This behavior has been seen in environments that have the ‘Collect Data Access Service Event Data' rule, targeted at the 'Data Access Service Group' class, in the 'System Center Operations Manager Data Access Service Monitoring’ Management Pack disabled.

You can quickly verify if this is the case (and some useful details) using the following PowerShell:

Import-Module OperationsManager

$Rule = Get-SCOMRule -Id '5e47e99c-c42b-4de4-198f-ad801a7f6807'
$Overrides = Get-SCOMOverride -Rule $Rule

$Overrides | ForEach-Object {
    $ManagementPack = $_.GetManagementPack()

    If ($_.Context){
        $Target = Get-SCOMClass -Id $_.Context.id.Guid
    }
    else {
        $Target = Get-SCOMClassInstance -Id $_.ContextInstance.id.Guid
    }

    $_ | Select-Object -Property Id, Property, Value, Enforced, LastModified, TimeAdded, @{Name = 'ManagementPack'; expression = {$ManagementPack.Name}}, @{Name = 'ManagementPackDisplayName'; expression = {$ManagementPack.DisplayName}}, @{Name = 'TargetId'; Expression = {$Target.Id.Guid}}, @{Name = 'TargetDisplayName'; Expression = {$Target.DisplayName}}
}

Or by looking for the overrides in the Console via the Authoring pane in the usual manner.

Resolution

Without knowing your specific reasoning for disabling this rule we would not immediately recommend removing this override. However, you can put in place a more specific override to enable this rule for the required Cookdown classes.

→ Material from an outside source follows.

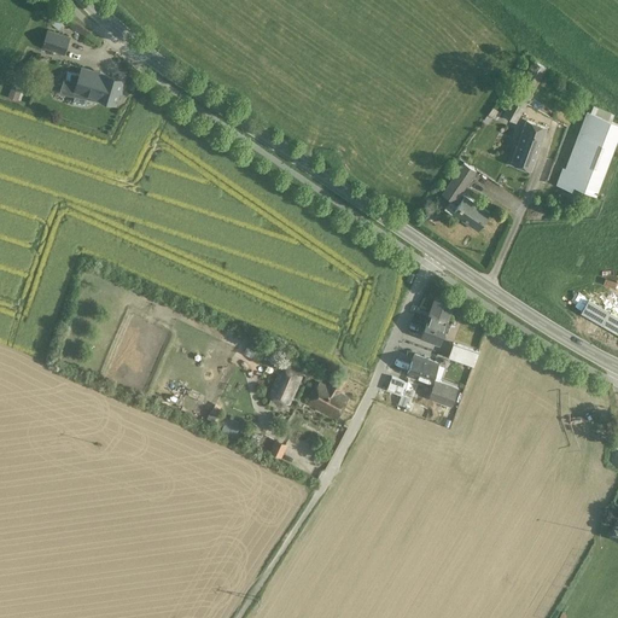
[(69,39),(48,31),(44,46),(64,53),(69,39)]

In the case of Listener Heartbeats, you would need to enable this rule for the ‘Connection Center Listener' class. In the case of Inbound Event or Alert webhooks, you would need to enable this rule for the ‘Connection Center Listener Endpoint’ class. In the case of other Inbound/Outbound connections, you would need to enable the rule for the ‘Cookdown Connection Center Hub’ parent class, or the specific hub classes that you are using.

This isn’t an exhaustive list, however, these are the most likely to be encountered at the time of writing.